她站起來,作爲主人,她當然得替狗子道歉。
只是被對方選擇性忽視,沒有得到迴應,向晚倒也不覺尷尬。
程可如坐在地上,頭髮已經亂了,額角有髮絲散落下來,再配上驚慌失色的面容,真是相當的楚楚可憐,十分惹人憐惜。
她的工作人員早在向晚拉走毛蛋的時候,就已經趕到了她的身邊。
程可如的工作人員是兩位女生,在急忙關切過後,似乎想拉她起來,但不知怎麼地,拉到一半時,像是沒有力氣了般,程可如又一屁股坐到地上。
這回的動靜大了點,只見她伸手捂住腳腕的位置,一臉的痛苦。
“腳,我的腳扭了,現在動不了。”
“是這裏嗎?”
左邊那個妹子捏了下她的腳踝,程可如立刻痛苦地輕呼一聲。
不知道是不是看錯,向晚感覺程可如輕輕拍了下那個妹子,然後再靠近了些,小聲說了句什麼。
然後,那妹子立刻擡頭,“導演,我們可如腳扭了,現在不能動,可不可以找位男士幫忙抱她起來?”
導演這時也已經從外包圍圈進來,也瞧見程可如的情況,自然答應了那位女生的要求。
那妹子先是掃視了圈周圍,最後將目光定在某個身影。
向晚直呼好傢伙,這是將算盤珠子打到她臉上來了,怪不得剛纔理都不帶理她的。
果然,那妹子猶猶豫豫,幾乎是結巴地說完一句話。
“我看不如就…就這位男士,他看起來力氣也大。
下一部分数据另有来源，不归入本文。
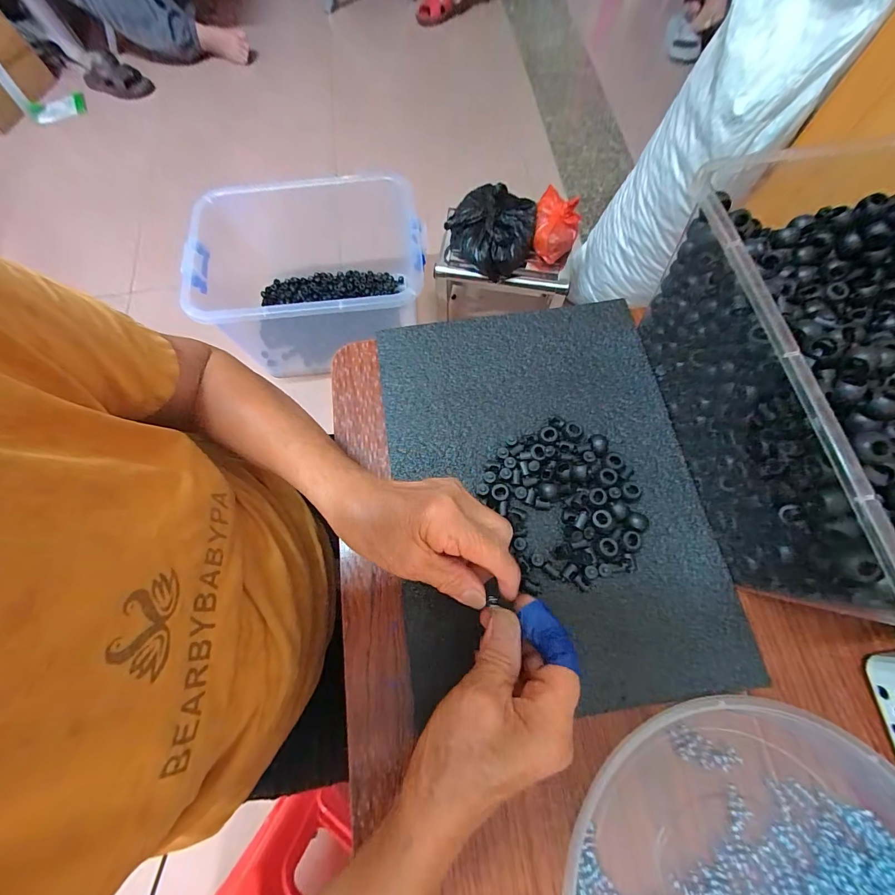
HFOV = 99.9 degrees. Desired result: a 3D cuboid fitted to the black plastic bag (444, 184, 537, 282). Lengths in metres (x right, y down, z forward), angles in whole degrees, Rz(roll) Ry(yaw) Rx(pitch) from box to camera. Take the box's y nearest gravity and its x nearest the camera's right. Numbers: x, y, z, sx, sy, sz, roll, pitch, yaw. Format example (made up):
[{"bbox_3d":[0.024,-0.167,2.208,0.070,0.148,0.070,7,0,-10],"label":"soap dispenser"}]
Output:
[{"bbox_3d":[0.094,-0.465,0.786,0.180,0.090,0.178,26,75,10],"label":"black plastic bag"}]

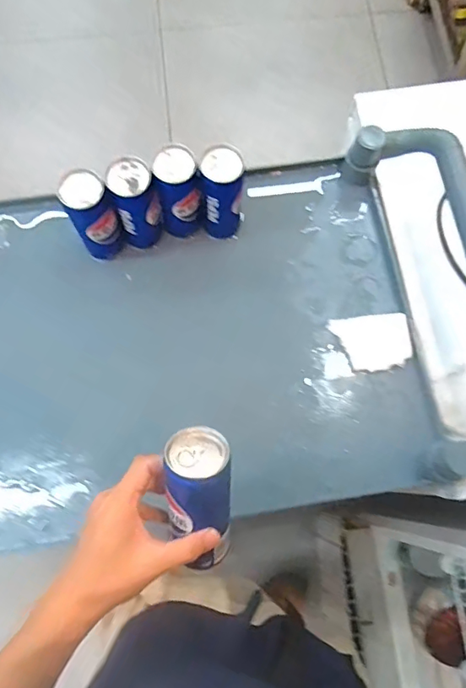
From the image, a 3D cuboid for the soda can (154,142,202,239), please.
[{"bbox_3d":[-0.072,-0.198,0.684,0.054,0.145,0.057,0,75,-1],"label":"soda can"}]

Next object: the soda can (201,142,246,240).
[{"bbox_3d":[-0.013,-0.198,0.682,0.052,0.154,0.053,0,75,-1],"label":"soda can"}]

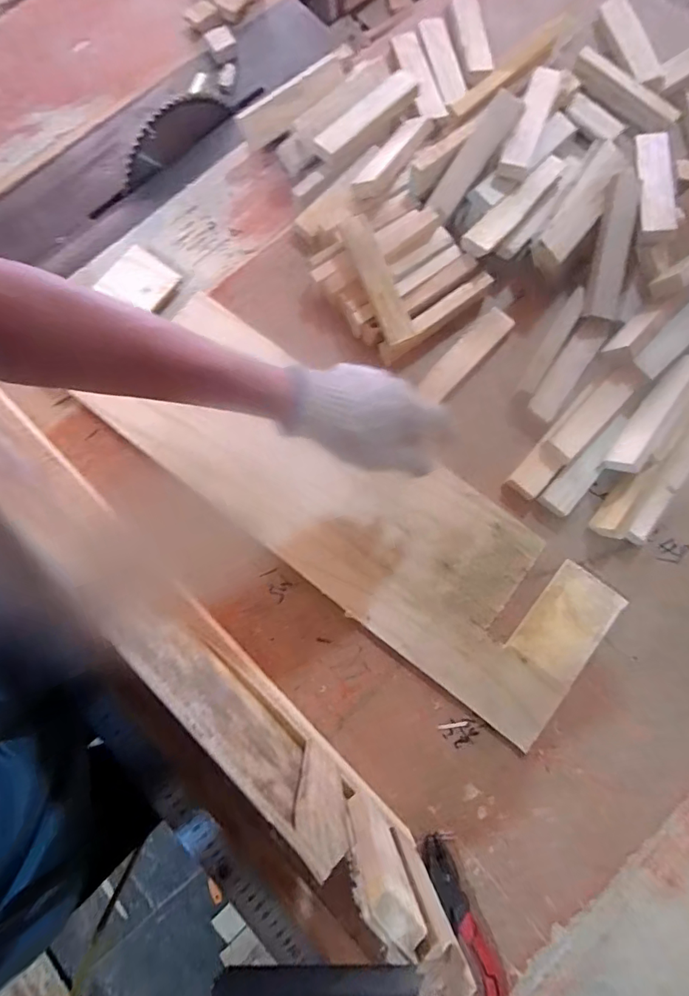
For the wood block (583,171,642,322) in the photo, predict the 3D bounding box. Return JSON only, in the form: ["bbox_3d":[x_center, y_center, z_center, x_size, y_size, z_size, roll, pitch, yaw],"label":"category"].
[{"bbox_3d":[0.316,-0.294,0.539,0.035,0.013,0.164,7,98,0],"label":"wood block"}]

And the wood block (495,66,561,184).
[{"bbox_3d":[0.223,-0.453,0.550,0.035,0.020,0.153,21,81,5],"label":"wood block"}]

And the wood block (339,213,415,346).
[{"bbox_3d":[0.035,-0.257,0.534,0.040,0.025,0.166,-23,80,-3],"label":"wood block"}]

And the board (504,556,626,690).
[{"bbox_3d":[0.248,0.140,0.510,0.080,0.011,0.121,40,83,7],"label":"board"}]

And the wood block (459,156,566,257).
[{"bbox_3d":[0.209,-0.356,0.552,0.036,0.023,0.166,43,83,8],"label":"wood block"}]

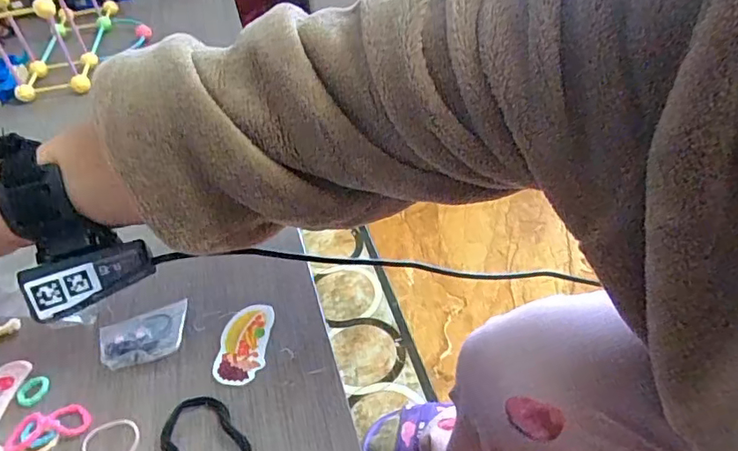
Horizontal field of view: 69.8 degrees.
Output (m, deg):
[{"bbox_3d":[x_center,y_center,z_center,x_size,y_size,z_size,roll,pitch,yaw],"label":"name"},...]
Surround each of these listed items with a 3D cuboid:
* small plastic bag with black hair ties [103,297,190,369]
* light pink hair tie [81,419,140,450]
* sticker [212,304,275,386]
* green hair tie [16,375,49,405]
[{"bbox_3d":[-0.159,0.078,0.371,0.059,0.018,0.052,-13,43,-8],"label":"small plastic bag with black hair ties"},{"bbox_3d":[-0.159,0.133,0.325,0.033,0.004,0.030,-10,43,-5],"label":"light pink hair tie"},{"bbox_3d":[-0.088,0.081,0.372,0.034,0.004,0.065,-2,42,3],"label":"sticker"},{"bbox_3d":[-0.225,0.110,0.354,0.018,0.006,0.019,-3,42,3],"label":"green hair tie"}]

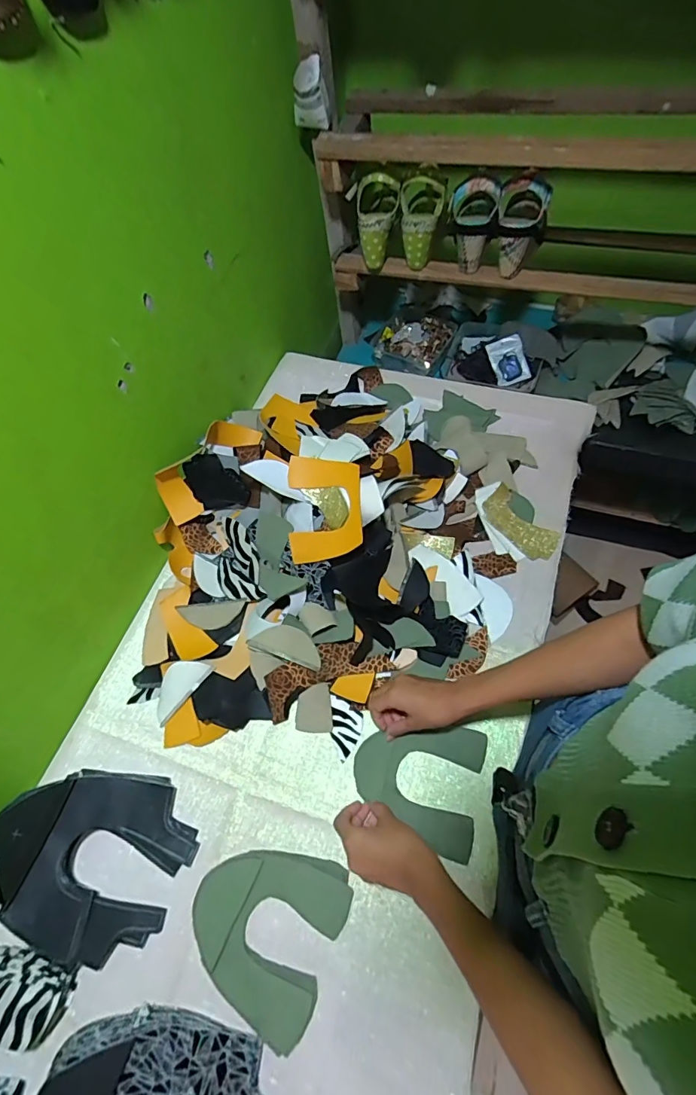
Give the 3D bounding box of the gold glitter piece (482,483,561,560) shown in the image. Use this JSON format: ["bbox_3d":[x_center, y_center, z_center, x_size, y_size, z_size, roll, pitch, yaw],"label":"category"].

”
說到最後,她的聲音越來越小,明顯底氣不足。
她低下頭的時候,向晚就看見程可如瞪了眼那個妹子,似乎在責怪什麼。
向晚幾乎立刻就能猜到她的心思,無非就是怨那妹子聲音小,再加上底氣不足,壞她事。
接下來,向晚就目睹了一場精湛的演技。
程可如先是作出痛苦狀,擡頭時見那妹子指的位置上只顧允深一人的時候一臉驚訝。
接着,她責備道:“你怎麼能讓顧總抱我呢?剛纔不是說讓你叫導演嗎?”
向晚視線一轉,目光直落到導演前兩天弄傷的手肘上,現在脖子上都還掛着紗布,手臂掛着的樣子像極了植物大戰殭屍裏的殭屍人。
讓尚導抱她?這是嫌尚導胳膊不夠斷了。
尚導腦子也是轉不過彎的,他竟直接說:“顧總,我胳膊傷了,您幫個忙?”
這下子,全場目光都聚集到顧允深的身上了。
程可如也擡着頭,眼巴巴望着,眸子裏充滿了期待。
向晚一開始本想着叫阿冷去將人扶起來的,在被忽視的時候,就止住了心思,這會兒更是直接看起好戲。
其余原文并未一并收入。